◆ **Work request**
Print the stretch of the Ghost Ship article from "Ghost Ship |" through "commit a robbery.", reproducing it word for word.

◆ **Text provided**
Ghost Ship | Prison Renaissance Prison Renaissance Special Issue Volume One | Page 16

"I ran back into the room, and he was..." Spence paused, unable to speak for a moment. His muscular jaw flexed beneath a blonde beard that didn't quite cover the thick scar curving from his eye to his cheek. "He was dead. I don't have words for that moment. I was devastated. I called for an ambulance. We were arrested."

The robbery in which Spence participated resulted in the victim's death.

Under California's felony-murder rule, Spence would be found guilty of murder if the district attorney proved that he had intended to commit a robbery.

Spence was a juvenile and, at that time, the law placed the burden on the juvenile's defense to prove in a special hearing to consider whether he was eligible to be considered as a juvenile by the court. (California's Proposition 57 changed this practice, also known as 'direct filing').

◆ **Given material**
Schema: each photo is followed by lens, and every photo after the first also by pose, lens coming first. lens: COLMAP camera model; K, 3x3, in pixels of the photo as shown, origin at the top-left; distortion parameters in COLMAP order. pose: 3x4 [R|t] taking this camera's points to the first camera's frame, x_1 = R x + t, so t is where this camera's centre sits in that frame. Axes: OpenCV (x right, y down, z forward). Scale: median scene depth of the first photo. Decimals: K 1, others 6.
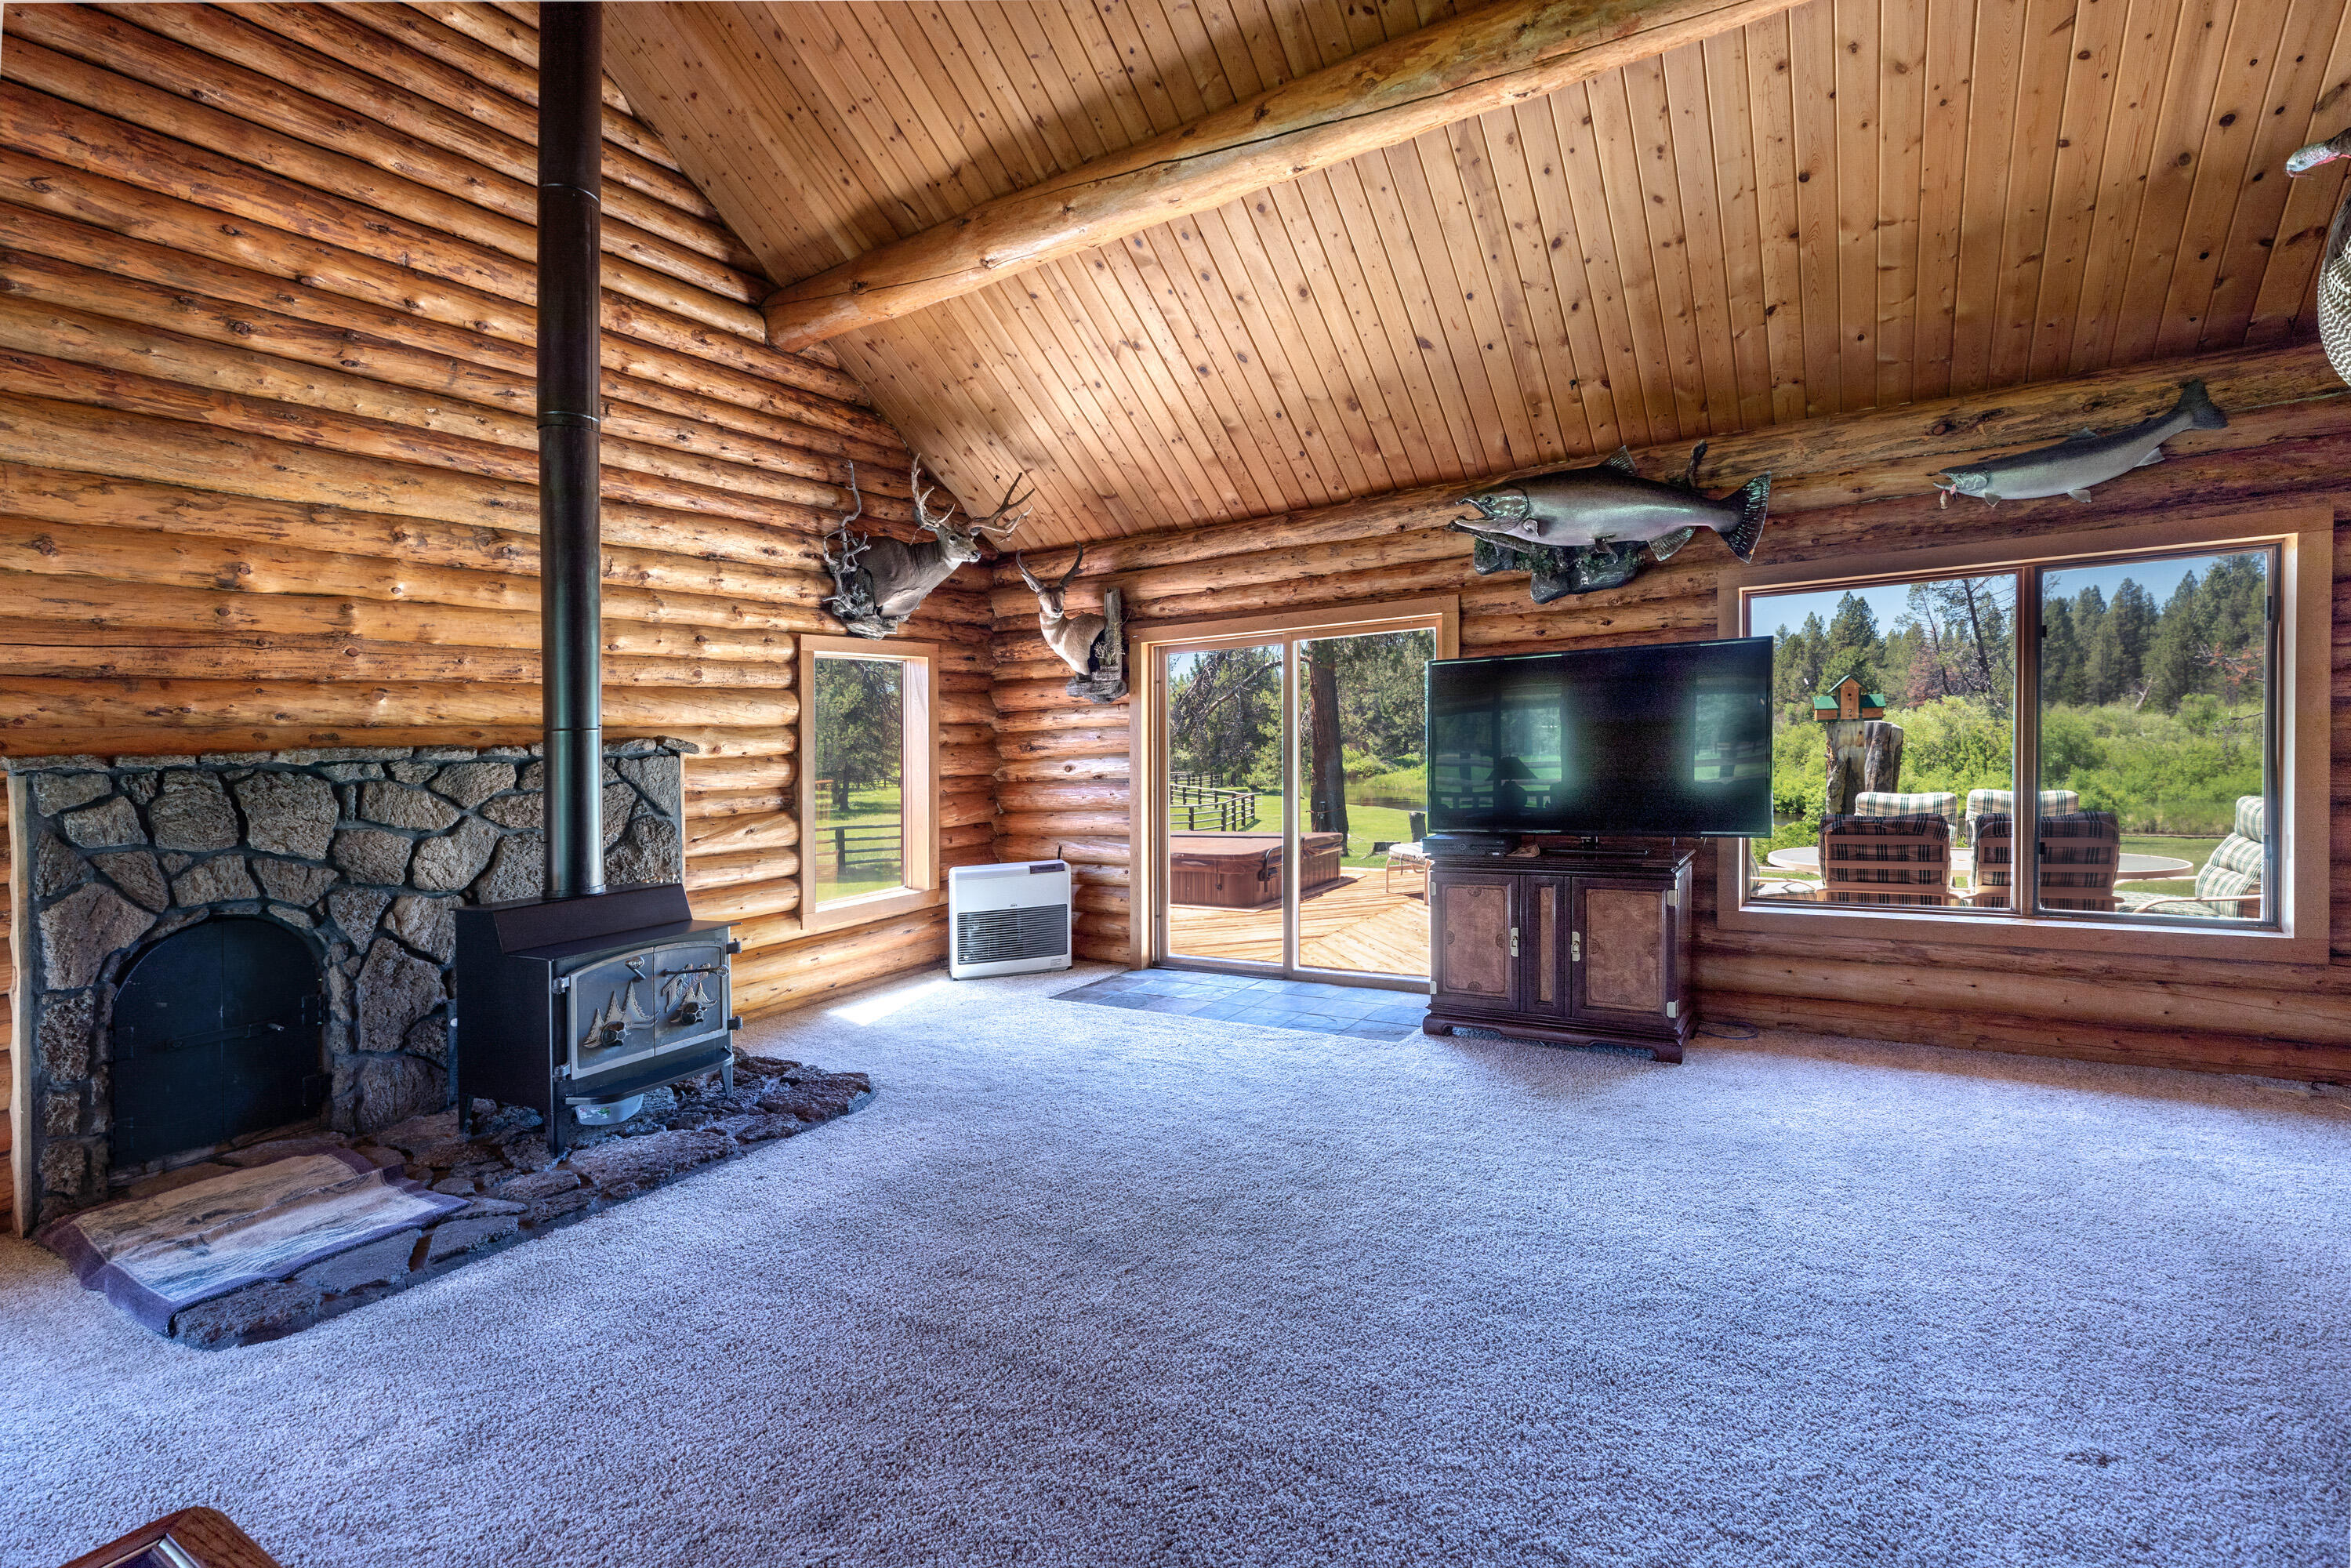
lens RADIAL K [[1105.8, 0, 1233.8], [0, 1105.8, 681.2], [0, 0, 1]] dist [0.003861, -0.000225]
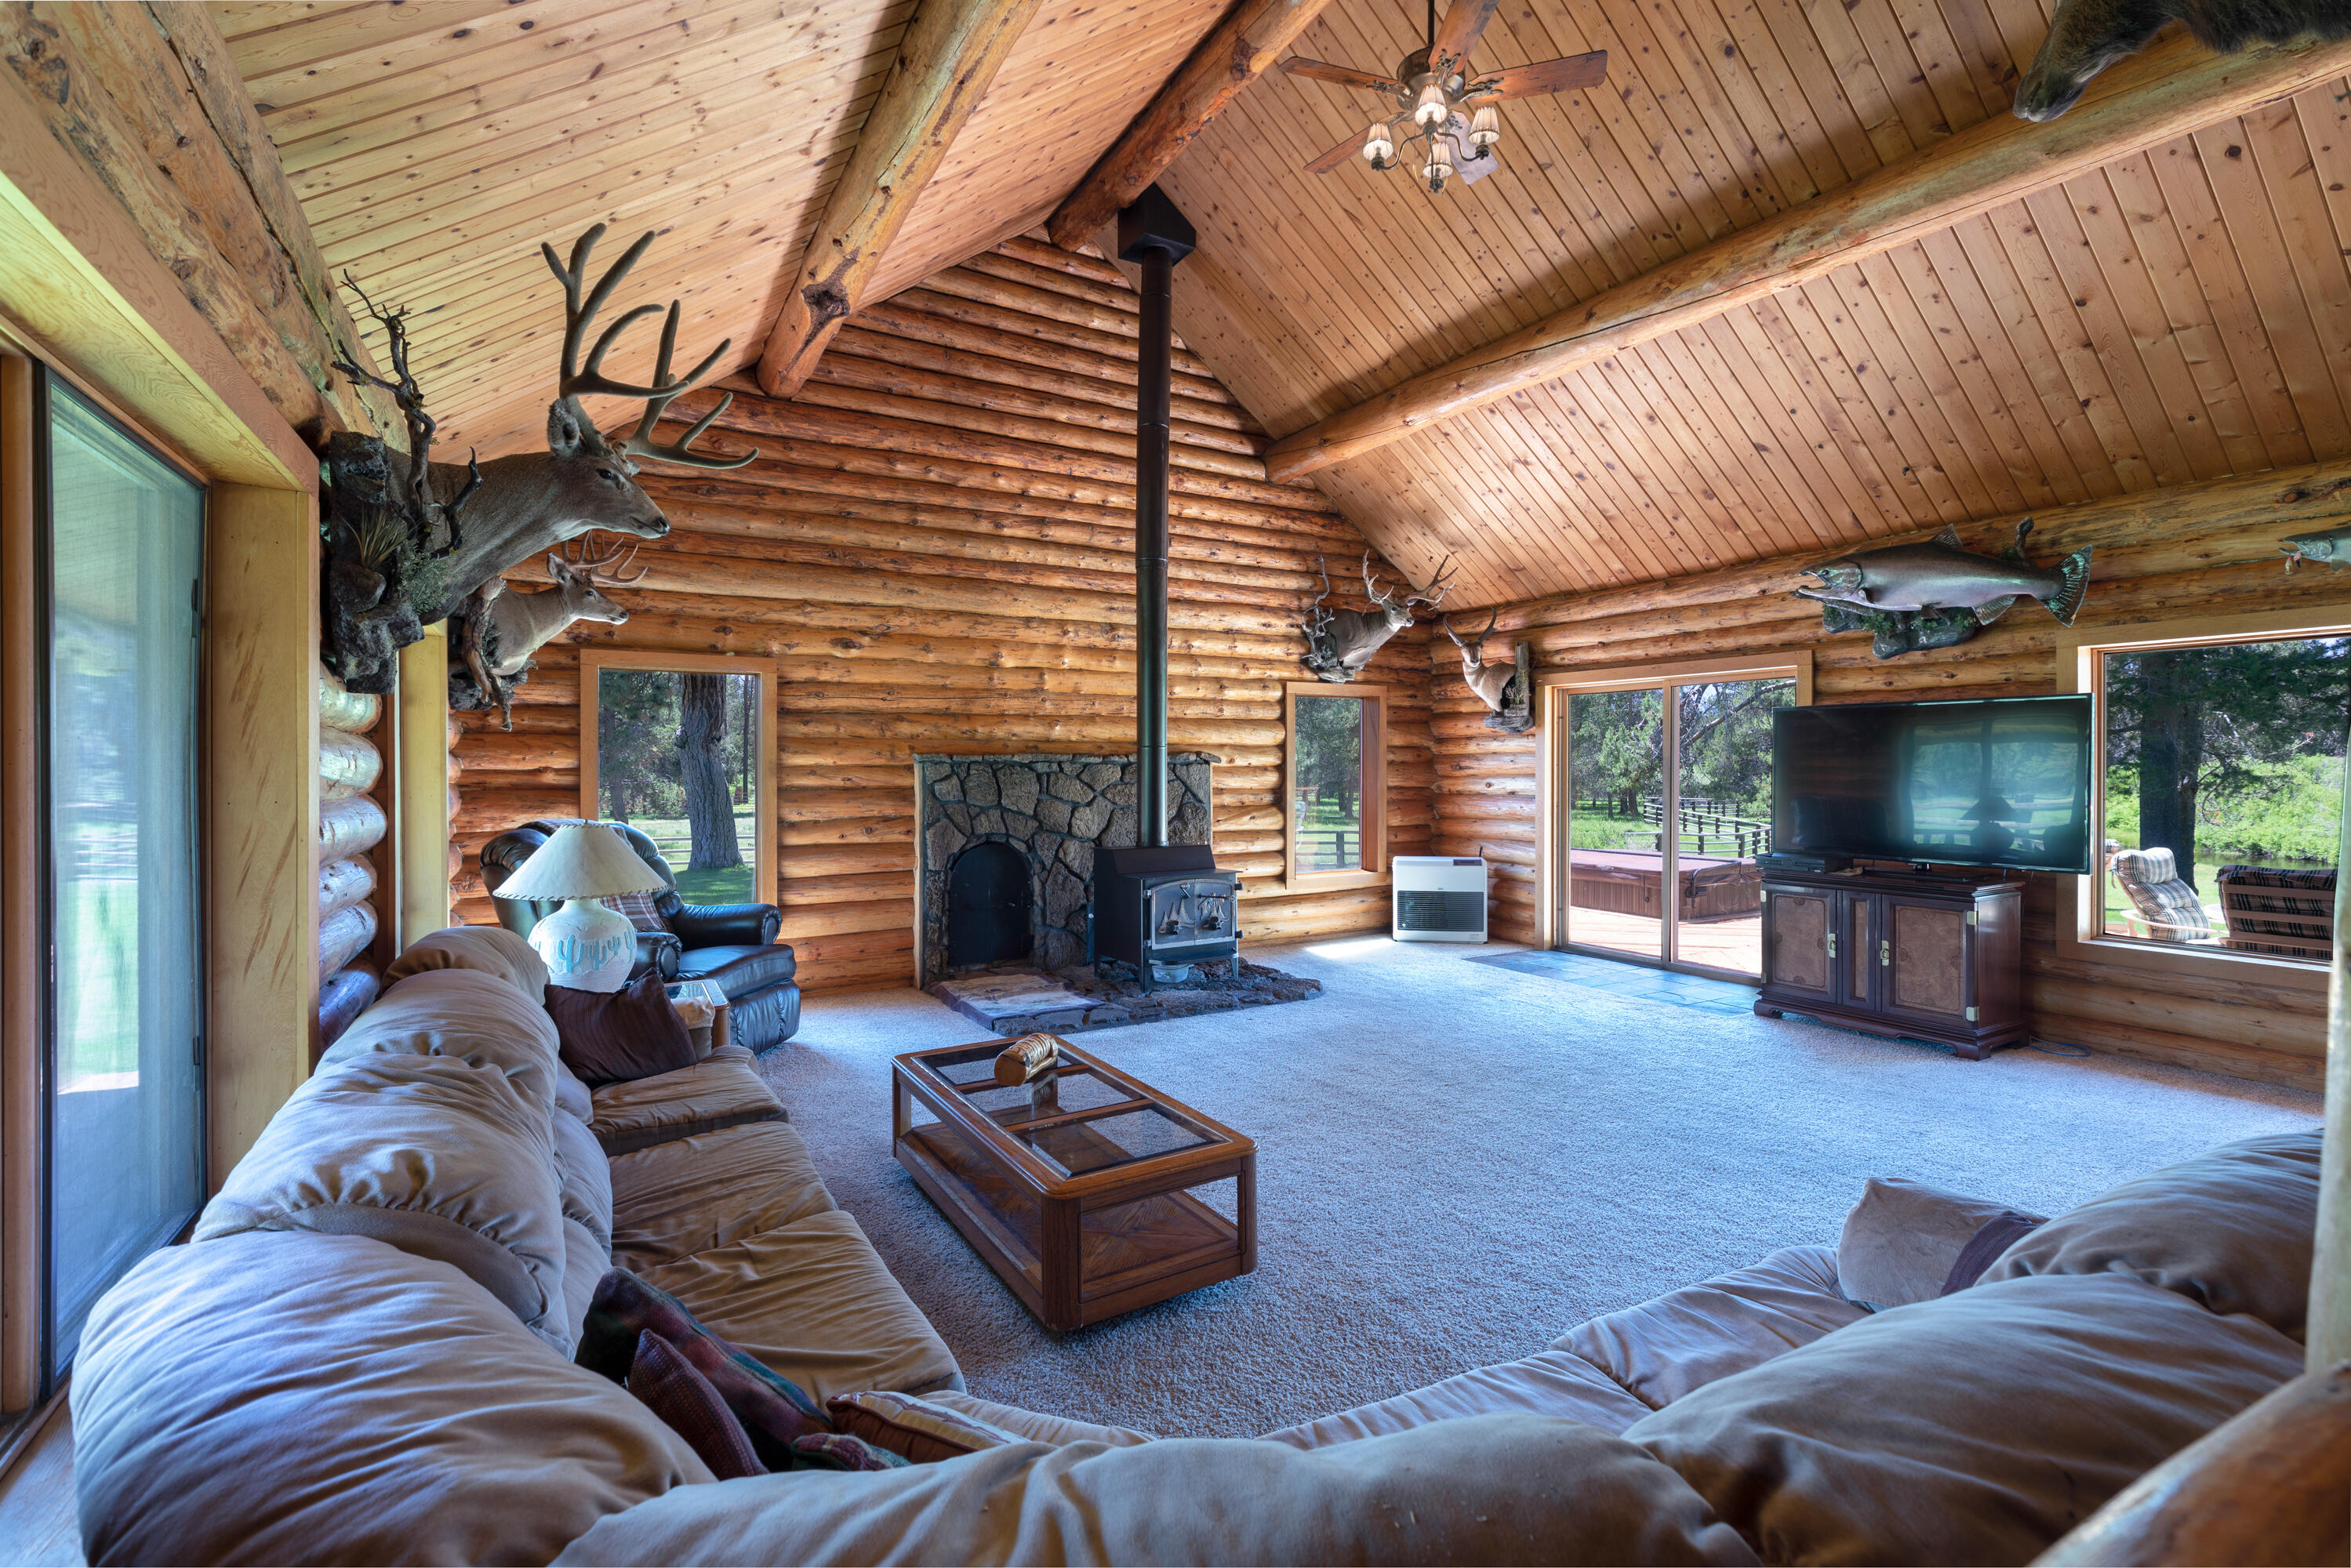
lens RADIAL K [[1073.6, 0, 1175.2], [0, 1073.6, 735.8], [0, 0, 1]] dist [0.001760, 0.000209]
pose [[0.878175, 0.024009, -0.477736, 0.154101], [-0.007335, 0.999298, 0.036736, -0.024289], [0.478283, -0.028756, 0.877735, -0.301935]]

◆ **Answer for the task**
Ghost Ship | Prison Renaissance Prison Renaissance Special Issue Volume One | Page 16

"I ran back into the room, and he was..." Spence paused, unable to speak for a moment. His muscular jaw flexed beneath a blonde beard that didn't quite cover the thick scar curving from his eye to his cheek. "He was dead. I don't have words for that moment. I was devastated. I called for an ambulance. We were arrested."

The robbery in which Spence participated resulted in the victim's death.

Under California's felony-murder rule, Spence would be found guilty of murder if the district attorney proved that he had intended to commit a robbery.